I have a 10 year old son, who can be a really great child. Then there are the other moments, when he is extremely disrespectful, has no boundaries and will not listen to anything I ask him to do. I believe that he should have consequences for this type of behaviour, my husband feels differently. He says it is just hormones and we need to let it go not make such a big deal about it. My husband then argues with me about the consequences I have given our son and my son then tells me he will not listen to the consequences, because his dad doesn’t think he needs any. I am so exhausted and frustrated by this situation. I want to know if you can help me figure a way to deal with my son and get my husband’s support.

Thank-you,

Exhausted Mom

Dear Exhausted Mom,

Your situation does sound exhausting and frustrating. I agree if you break the house rules there needs to be limits set. There a few things that I would like to suggest. The first and probably the most important is you and your husband need to agree on how to parent your son. Having different opinions is fine, but your must come to some agreement and stand united on your parenting. Right now your husband is undermining your parenting authority with your son, which is unhealthy for all of you. Perhaps a good place to begin is to have a conversation with your husband and see if you can find a common thread on parenting that you can build on. It it well proven, and you could look up articles on the subject, that a child need limits, in order to learn morality, right from wrong, and it also makes them feel loved and safe. Perhaps you can speak to your husband about this and then begin to negotiate some consequences. Your husband is also right that part of this is probably hormonal, so there are bound to be mood swings, and there are moments when you do need to let it go or ignore it. Pick your battles with your son. You do not want to become overbearing and constantly consequences him. Try working with your husband and then sit your son down and tell him about the “new” house rules and the consequences.

Good Luck,

Lori

Concrete Ways to Deal With Stress

Dear Lori,

I am STRESSED! I can’t take one more person telling me how stressed I am, and then suggesting I try to relax.

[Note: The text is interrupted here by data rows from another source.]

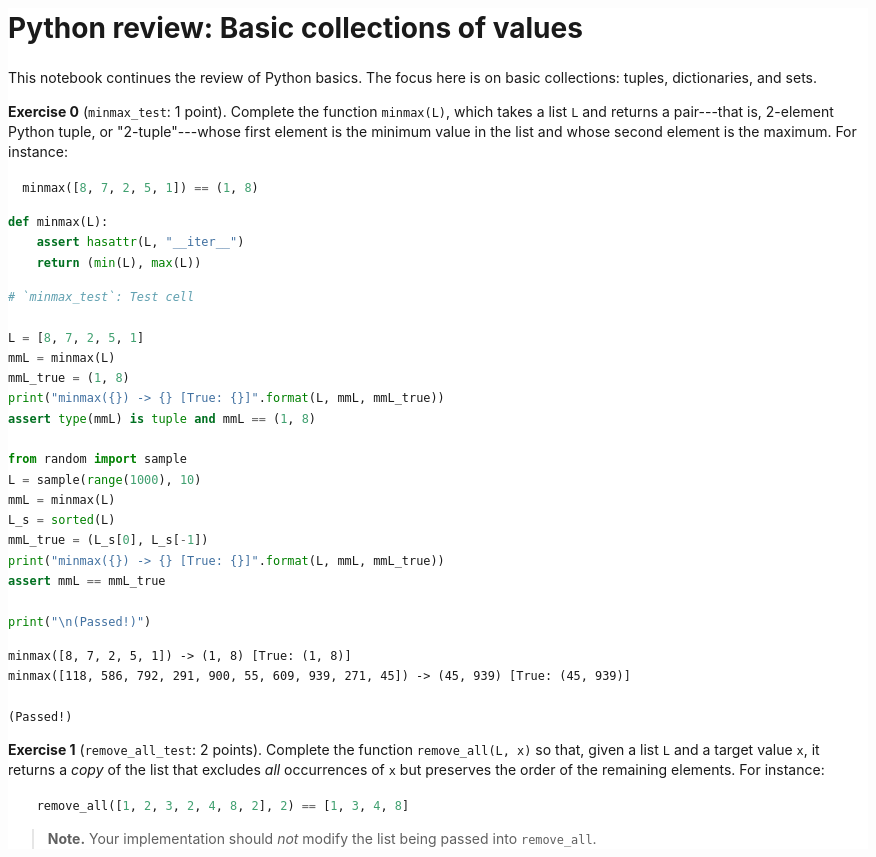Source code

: # Python review: Basic collections of values

This notebook continues the review of Python basics. The focus here is on basic collections: tuples, dictionaries, and sets.

**Exercise 0** (`minmax_test`: 1 point). Complete the function `minmax(L)`, which takes a list `L` and returns a pair---that is, 2-element Python tuple, or "2-tuple"---whose first element is the minimum value in the list and whose second element is the maximum. For instance:

```python
  minmax([8, 7, 2, 5, 1]) == (1, 8)
```


```python
def minmax(L):
    assert hasattr(L, "__iter__")
    return (min(L), max(L))

```


```python
# `minmax_test`: Test cell

L = [8, 7, 2, 5, 1]
mmL = minmax(L)
mmL_true = (1, 8)
print("minmax({}) -> {} [True: {}]".format(L, mmL, mmL_true))
assert type(mmL) is tuple and mmL == (1, 8)

from random import sample
L = sample(range(1000), 10)
mmL = minmax(L)
L_s = sorted(L)
mmL_true = (L_s[0], L_s[-1])
print("minmax({}) -> {} [True: {}]".format(L, mmL, mmL_true))
assert mmL == mmL_true

print("\n(Passed!)")
```

    minmax([8, 7, 2, 5, 1]) -> (1, 8) [True: (1, 8)]
    minmax([118, 586, 792, 291, 900, 55, 609, 939, 271, 45]) -> (45, 939) [True: (45, 939)]
    
    (Passed!)
    

**Exercise 1** (`remove_all_test`: 2 points). Complete the function `remove_all(L, x)` so that, given a list `L` and a target value `x`, it returns a *copy* of the list that excludes *all* occurrences of `x` but preserves the order of the remaining elements. For instance:

```python
    remove_all([1, 2, 3, 2, 4, 8, 2], 2) == [1, 3, 4, 8]
```

> **Note.** Your implementation should *not* modify the list being passed into `remove_all`.
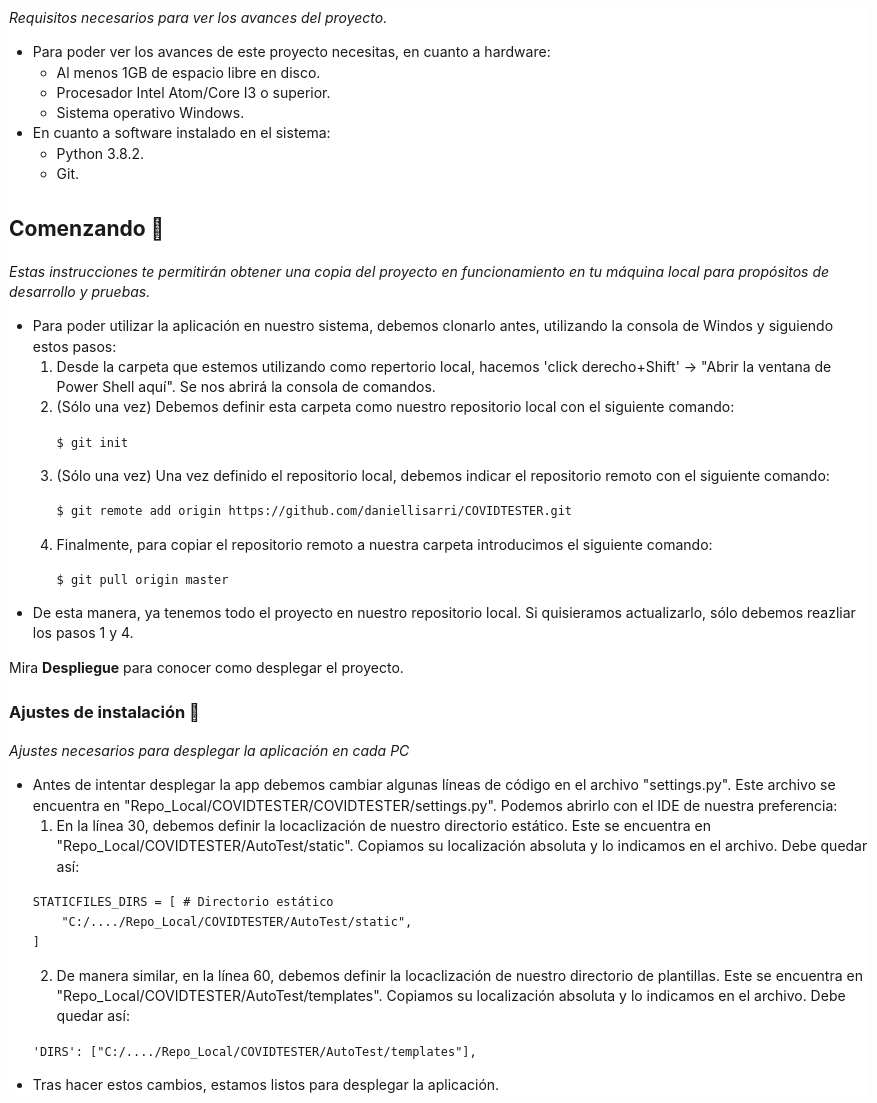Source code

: _Requisitos necesarios para ver los avances del proyecto._

+ Para poder ver los avances de este proyecto necesitas, en cuanto a hardware:
    - Al menos 1GB de espacio libre en disco.
    - Procesador Intel Atom/Core I3 o superior.
    - Sistema operativo Windows.
+ En cuanto a software instalado en el sistema:
    - Python 3.8.2.
    - Git.

## Comenzando 🚀

_Estas instrucciones te permitirán obtener una copia del proyecto en funcionamiento en tu máquina local para propósitos de desarrollo y pruebas._

+ Para poder utilizar la aplicación en nuestro sistema, debemos clonarlo antes, utilizando la consola de Windos y siguiendo estos pasos:
    1. Desde la carpeta que estemos utilizando como repertorio local, hacemos 'click derecho+Shift' -> "Abrir la ventana de Power Shell aquí". Se nos abrirá la consola de comandos.
    2. (Sólo una vez) Debemos definir esta carpeta como nuestro repositorio local con el siguiente comando:
        ```
        $ git init
        ```
    3. (Sólo una vez) Una vez definido el repositorio local, debemos indicar el repositorio remoto con el siguiente comando:
        ```
        $ git remote add origin https://github.com/daniellisarri/COVIDTESTER.git 
        ```
    4. Finalmente, para copiar el repositorio remoto a nuestra carpeta introducimos el siguiente comando:
        ```
        $ git pull origin master
        ```
- De esta manera, ya tenemos todo el proyecto en nuestro repositorio local. Si quisieramos actualizarlo, sólo debemos reazliar los pasos 1 y 4.

Mira **Despliegue** para conocer como desplegar el proyecto.

### Ajustes de instalación 🔧

_Ajustes necesarios para desplegar la aplicación en cada PC_

+ Antes de intentar desplegar la app debemos cambiar algunas líneas de código en el archivo "settings.py". Este archivo se encuentra en "Repo_Local/COVIDTESTER/COVIDTESTER/settings.py". Podemos abrirlo con el IDE de nuestra preferencia:
    1. En la línea 30, debemos definir la locaclización de nuestro directorio estático. Este se encuentra en "Repo_Local/COVIDTESTER/AutoTest/static". Copiamos su localización absoluta y lo indicamos en el archivo. Debe quedar así:
    ```
    STATICFILES_DIRS = [ # Directorio estático
        "C:/..../Repo_Local/COVIDTESTER/AutoTest/static",
    ]
    ```
    2. De manera similar, en la línea 60, debemos definir la locaclización de nuestro directorio de plantillas. Este se encuentra en "Repo_Local/COVIDTESTER/AutoTest/templates". Copiamos su localización absoluta y lo indicamos en el archivo. Debe quedar así:
    ```
    'DIRS': ["C:/..../Repo_Local/COVIDTESTER/AutoTest/templates"],
    ```
- Tras hacer estos cambios, estamos listos para desplegar la aplicación.
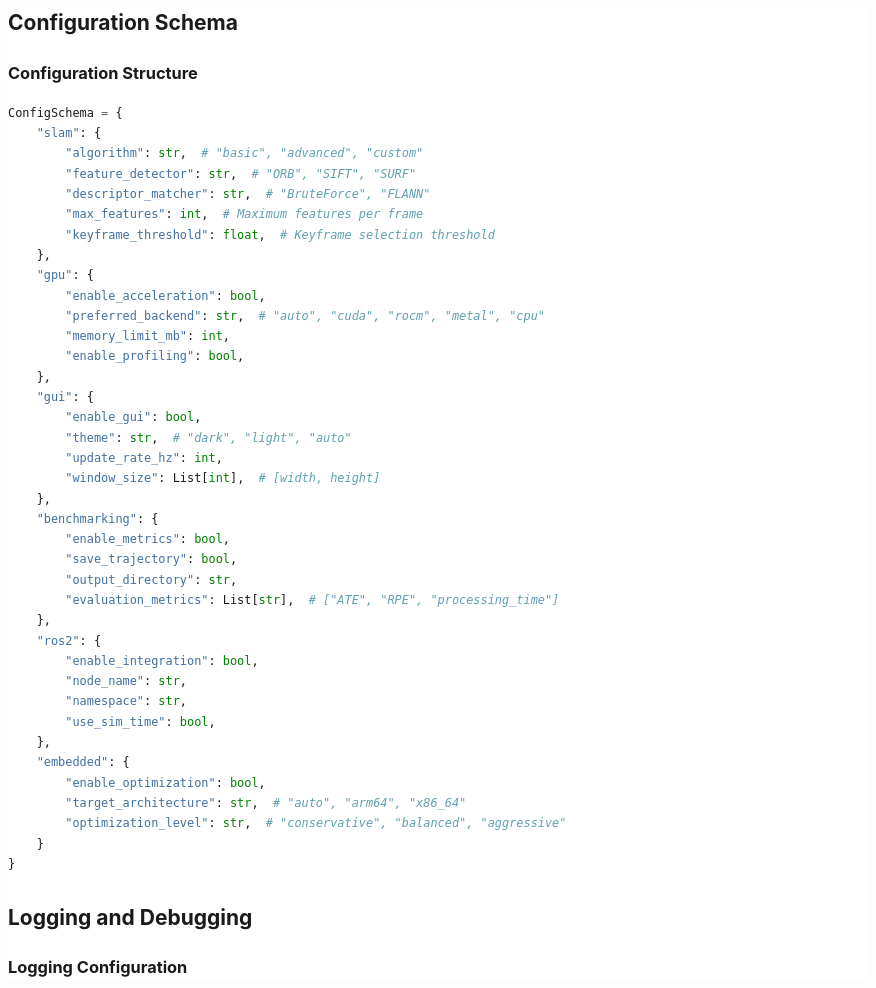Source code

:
 ```python
```

## Configuration Schema

### Configuration Structure

```python
ConfigSchema = {
    "slam": {
        "algorithm": str,  # "basic", "advanced", "custom"
        "feature_detector": str,  # "ORB", "SIFT", "SURF"
        "descriptor_matcher": str,  # "BruteForce", "FLANN"
        "max_features": int,  # Maximum features per frame
        "keyframe_threshold": float,  # Keyframe selection threshold
    },
    "gpu": {
        "enable_acceleration": bool,
        "preferred_backend": str,  # "auto", "cuda", "rocm", "metal", "cpu"
        "memory_limit_mb": int,
        "enable_profiling": bool,
    },
    "gui": {
        "enable_gui": bool,
        "theme": str,  # "dark", "light", "auto"
        "update_rate_hz": int,
        "window_size": List[int],  # [width, height]
    },
    "benchmarking": {
        "enable_metrics": bool,
        "save_trajectory": bool,
        "output_directory": str,
        "evaluation_metrics": List[str],  # ["ATE", "RPE", "processing_time"]
    },
    "ros2": {
        "enable_integration": bool,
        "node_name": str,
        "namespace": str,
        "use_sim_time": bool,
    },
    "embedded": {
        "enable_optimization": bool,
        "target_architecture": str,  # "auto", "arm64", "x86_64"
        "optimization_level": str,  # "conservative", "balanced", "aggressive"
    }
}
```

## Logging and Debugging

### Logging Configuration
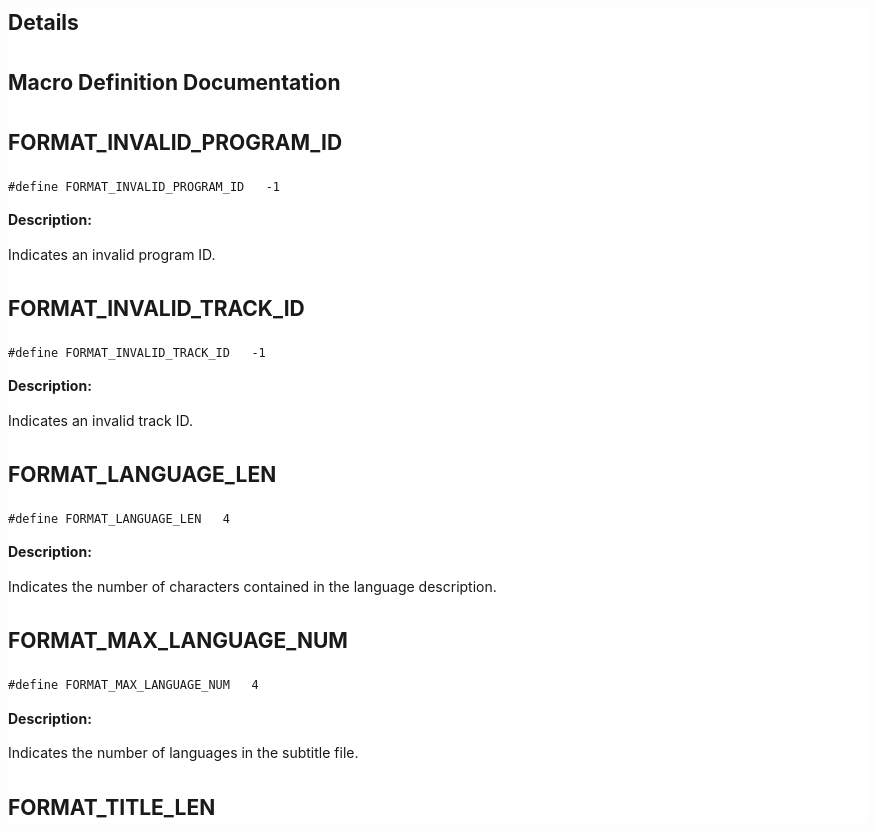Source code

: </td>
</tr>
</tbody>
</table>

## **Details**<a name="section203090199093521"></a>

## **Macro Definition Documentation**<a name="section910824588093521"></a>

## FORMAT\_INVALID\_PROGRAM\_ID<a name="gab4007b017f1edad143959af034e32bf7"></a>

```
#define FORMAT_INVALID_PROGRAM_ID   -1
```

 **Description:**

Indicates an invalid program ID. 

## FORMAT\_INVALID\_TRACK\_ID<a name="ga62037bb16334896e1bb6d35a71618881"></a>

```
#define FORMAT_INVALID_TRACK_ID   -1
```

 **Description:**

Indicates an invalid track ID. 

## FORMAT\_LANGUAGE\_LEN<a name="gaa70508bb1089c99f9aa3d59fcbdfa8eb"></a>

```
#define FORMAT_LANGUAGE_LEN   4
```

 **Description:**

Indicates the number of characters contained in the language description. 

## FORMAT\_MAX\_LANGUAGE\_NUM<a name="gac2d2d077edb8e9bb9f85ab6350015c5b"></a>

```
#define FORMAT_MAX_LANGUAGE_NUM   4
```

 **Description:**

Indicates the number of languages in the subtitle file. 

## FORMAT\_TITLE\_LEN<a name="gadb635fac84a9d62e99c69e75d4de85c3"></a>
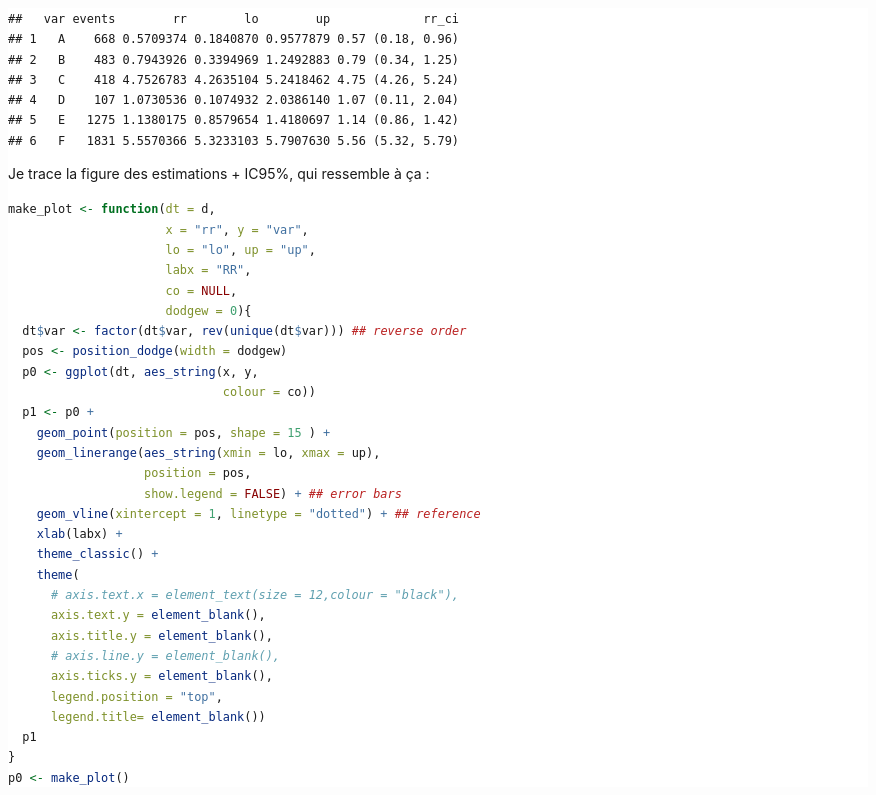     ##   var events        rr        lo        up             rr_ci
    ## 1   A    668 0.5709374 0.1840870 0.9577879 0.57 (0.18, 0.96)
    ## 2   B    483 0.7943926 0.3394969 1.2492883 0.79 (0.34, 1.25)
    ## 3   C    418 4.7526783 4.2635104 5.2418462 4.75 (4.26, 5.24)
    ## 4   D    107 1.0730536 0.1074932 2.0386140 1.07 (0.11, 2.04)
    ## 5   E   1275 1.1380175 0.8579654 1.4180697 1.14 (0.86, 1.42)
    ## 6   F   1831 5.5570366 5.3233103 5.7907630 5.56 (5.32, 5.79)

Je trace la figure des estimations + IC95%, qui ressemble à ça :

``` r
make_plot <- function(dt = d, 
                      x = "rr", y = "var", 
                      lo = "lo", up = "up", 
                      labx = "RR",
                      co = NULL,
                      dodgew = 0){
  dt$var <- factor(dt$var, rev(unique(dt$var))) ## reverse order
  pos <- position_dodge(width = dodgew)
  p0 <- ggplot(dt, aes_string(x, y, 
                              colour = co))
  p1 <- p0 +
    geom_point(position = pos, shape = 15 ) + 
    geom_linerange(aes_string(xmin = lo, xmax = up),
                   position = pos,
                   show.legend = FALSE) + ## error bars
    geom_vline(xintercept = 1, linetype = "dotted") + ## reference
    xlab(labx) +
    theme_classic() +
    theme(
      # axis.text.x = element_text(size = 12,colour = "black"),
      axis.text.y = element_blank(), 
      axis.title.y = element_blank(),
      # axis.line.y = element_blank(),
      axis.ticks.y = element_blank(),
      legend.position = "top",
      legend.title= element_blank())
  p1
}
p0 <- make_plot()
```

I have tried, Yoga, meditation, relaxation breathing none of them are working for me. Do you know of anything else besides these “alternative” types of method to learn how to get myself under control?

Thanks

Stressed

Dear Stressed,

The methods you have tried work for a lot of people but to everyone. It sounds like you are caught in a circle of stress. What I mean by this , is when you have a stressful or negative thought, it typically begins a series of thoughts usually one builds on the next that leads you to have certain feelings including stress, anxiety and perhaps other feelings. These feeling in turn change a regular behaviour, as you react to the feeling you are having. A change in behaviour causes us to have more stressful thoughts, which leads to more feelings and on and on it goes! To stop this, the first thing you need to do is become aware of your stressful thoughts. Once you know you are having some try saying to yourself, stop or delete. Keep saying it until the thoughts diminish. Then take a moment and try to look at the situation a bit calmer and figure out what you can do to make the situation less stressful. Try to figure out what triggers your thoughts. Are you overwhelmed in certain areas of your life? Can you do anything about those areas? Have you every considered journaling your thoughts and feelings as a way of decompressing?

If you can’t think of ways to distress, then perhaps talk to a friend or a therapist for some objective input.